Recently Adopted Accounting Guidance

In November 2023, the Financial Accounting Standards Board (FASB) issued Accounting Standards Update (ASU) 2023-07 - Segment Reporting: Improvements to Reportable Segment Disclosures which is intended to improve reportable segment disclosure requirements, primarily through enhanced disclosures about significant expenses. The amendments will require public entities to disclose significant segment expenses that are regularly provided to the chief operating decision-maker and included within segment profit and loss. The new standard is effective for annual periods beginning after December 15, 2023, and for interim periods within fiscal years beginning after December 15, 2024. The Company adopted the new guidance in the fourth quarter of 2024.

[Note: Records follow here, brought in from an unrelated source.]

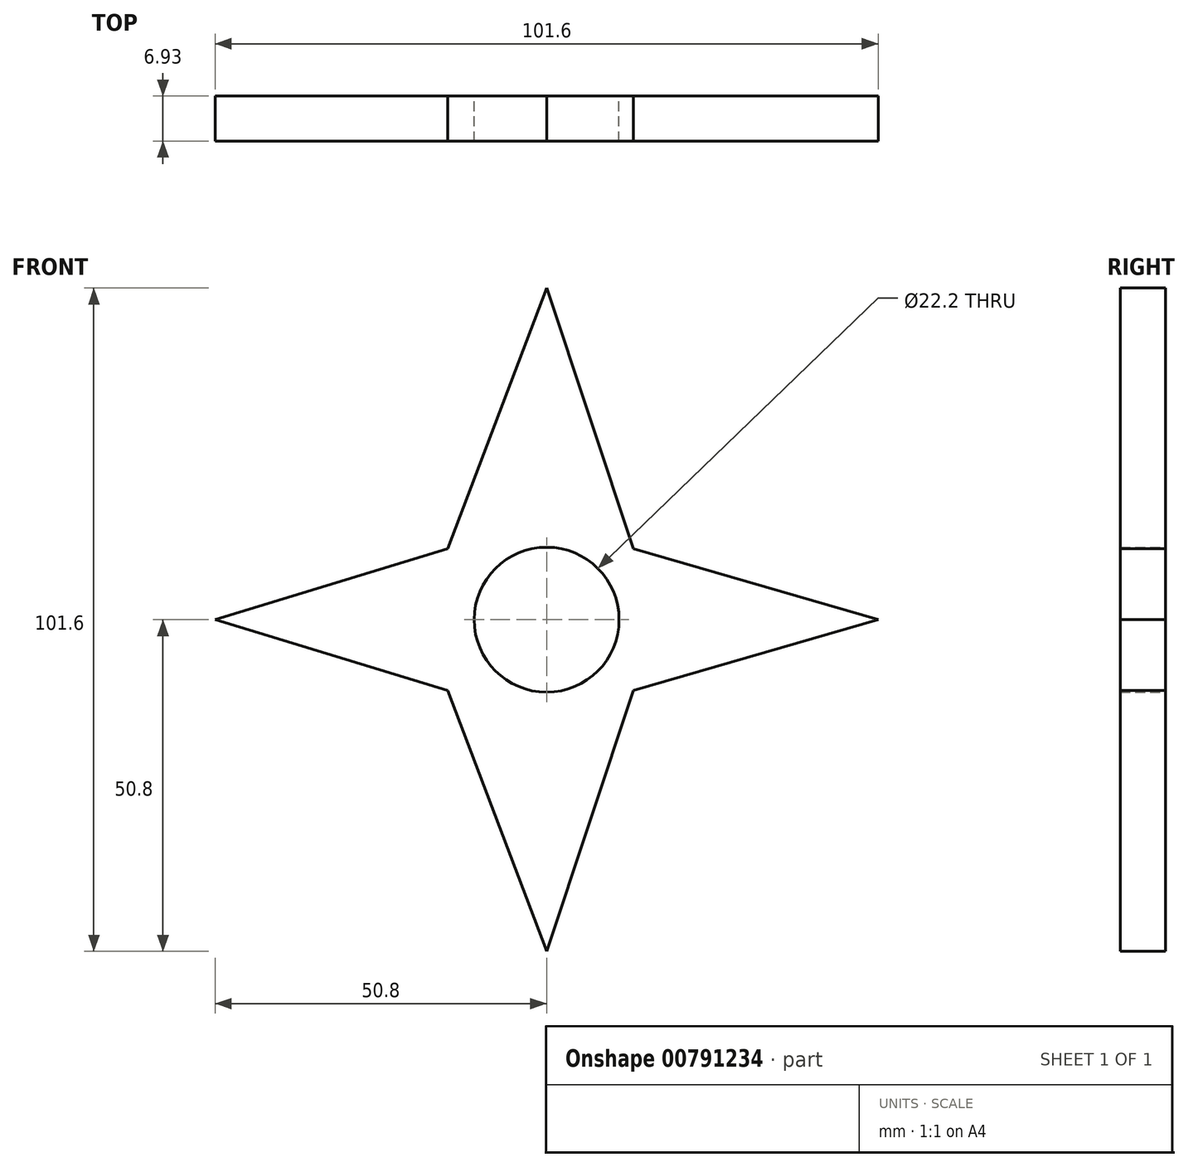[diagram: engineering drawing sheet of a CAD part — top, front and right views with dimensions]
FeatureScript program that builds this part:
annotation { "Feature Type Name" : "Feature", "Feature Type Description" : "" }
export const myFeature = defineFeature(function(context is Context, id is Id, definition is map)
    precondition{}
    {
        {
            var Q0;
            Q0=qCreatedBy(makeId("Front.planeOp"),FACE);
            var sketch = newSketch(context, id + "F0", { "sketchPlane" : qUnion([Q0])});
            skCircle(sketch, "E0", {"center": v(0, 0) * mm, "radius": 4 * mm});
            skCircle(sketch, "E1", {"center": v(0, 0) * mm, "radius": 11.1 * mm});
            skLineSegment(sketch, "E2", {"start": v(-15.13, 10.9) * mm, "end": v(0, 50.8) * mm});
            skLineSegment(sketch, "E3", {"start": v(-15.13, 10.9) * mm, "end": v(-50.8, 0) * mm});
            skLineSegment(sketch, "E4", {"start": v(-50.8, 0) * mm, "end": v(-15.13, -10.84) * mm});
            skLineSegment(sketch, "E5", {"start": v(-15.13, -10.84) * mm, "end": v(0, -50.8) * mm});
            skLineSegment(sketch, "E6", {"start": v(0, -50.8) * mm, "end": v(13.28, -10.84) * mm});
            skLineSegment(sketch, "E7", {"start": v(0, 50.8) * mm, "end": v(13.28, 10.9) * mm});
            skLineSegment(sketch, "E8", {"start": v(13.28, 10.9) * mm, "end": v(50.8, 0) * mm});
            skLineSegment(sketch, "E9", {"start": v(50.8, 0) * mm, "end": v(13.28, -10.84) * mm});
            skSolve(sketch);
        }
        {
            var Q0;
            Q0=makeQuery(id+"F0.imprint","IMPRINT",FACE,{"disambiguationData":[TD([[makeQuery(id+"F0.imprint","IMPRINT",EDGE,{"derivedFrom":sQuery(id+"F0.wireOp",EDGE,"E1")}),-1.0]])]});
            extrude(context, id + "F1", {"entities" : qUnion([Q0]), "depth" : 6.93 * mm, "offsetDistance" : 25.4 * mm});
        }
    });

In December 2023, the FASB issued ASU 2023-09 - Income taxes: Improvements to Income Tax Disclosures which includes amendments that further enhance income tax disclosures, primarily through standardization and disaggregation of rate reconciliation categories and income taxes paid by jurisdiction. The new standard is effective for annual periods beginning after December 15, 2024. The Company early adopted the new guidance in the fourth quarter of 2024, as permissible by the ASU.

Recent Accounting Guidance Not Yet Adopted

In November 2024, the FASB issued ASU 2024-03 - Income Statement - Reporting Comprehensive Income: Disaggregation of Income Statement Expenses which expands disclosures about specific expense categories presented on the face of the Statement of Operations. The new standard is effective for annual periods beginning after December 15, 2026, and interim periods beginning after December 15, 2027. The Company is currently evaluating the effect of the new disclosure requirements.